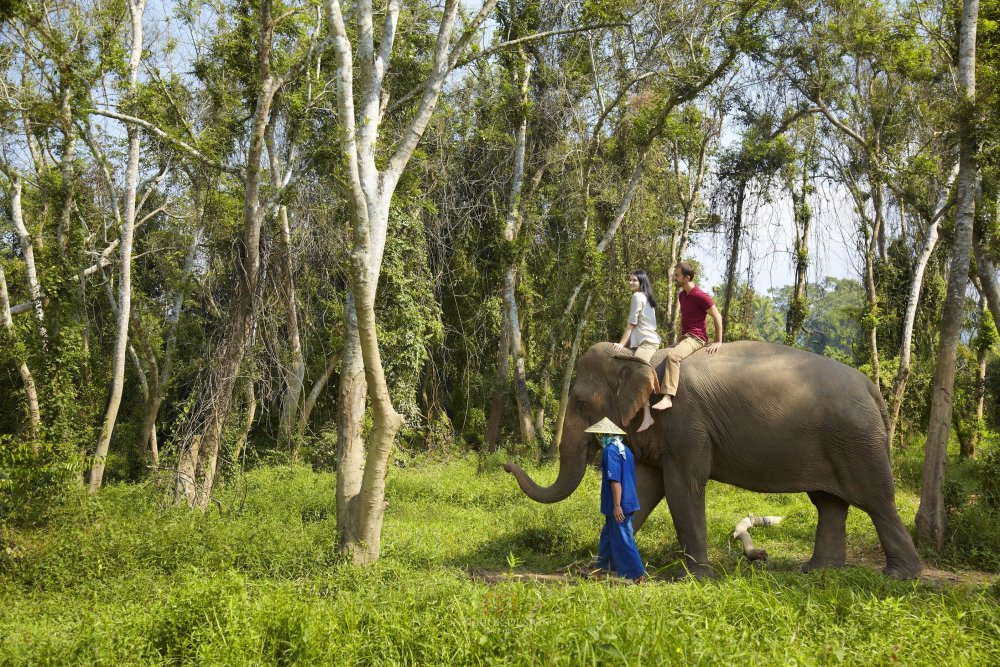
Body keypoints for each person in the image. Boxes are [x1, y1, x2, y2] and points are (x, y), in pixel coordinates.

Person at [651, 261, 723, 410]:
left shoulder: (701, 296)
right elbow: (684, 318)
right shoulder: (683, 295)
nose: (674, 278)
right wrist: (679, 338)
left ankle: (668, 397)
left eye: (677, 275)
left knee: (673, 357)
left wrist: (718, 341)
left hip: (697, 338)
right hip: (685, 337)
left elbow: (717, 316)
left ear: (687, 278)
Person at [585, 417, 646, 583]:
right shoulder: (625, 450)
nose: (597, 438)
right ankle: (600, 570)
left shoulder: (610, 451)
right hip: (626, 501)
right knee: (608, 536)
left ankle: (637, 575)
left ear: (603, 435)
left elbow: (615, 481)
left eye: (598, 435)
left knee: (623, 538)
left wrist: (617, 505)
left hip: (619, 504)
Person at [611, 269, 662, 432]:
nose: (631, 282)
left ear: (641, 282)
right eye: (630, 280)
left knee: (636, 373)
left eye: (634, 280)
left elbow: (631, 324)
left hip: (647, 343)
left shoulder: (637, 296)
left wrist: (620, 344)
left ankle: (647, 416)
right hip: (645, 342)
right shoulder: (646, 297)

+ + +

Task: Print the data above from its first line through the line that has "left hip: (697, 338)", exactly and with nothing else, omitting pictures.

Expected answer:
Body keypoints for each person in the image. Boxes are [x1, y1, x2, y2] and points are (x, y), in pixel coordinates.

Person at [651, 261, 723, 410]:
left shoulder: (701, 296)
right elbow: (684, 318)
right shoulder: (683, 295)
nose: (674, 278)
right wrist: (679, 338)
left ankle: (668, 397)
left eye: (677, 275)
left knee: (673, 357)
left wrist: (718, 341)
left hip: (697, 338)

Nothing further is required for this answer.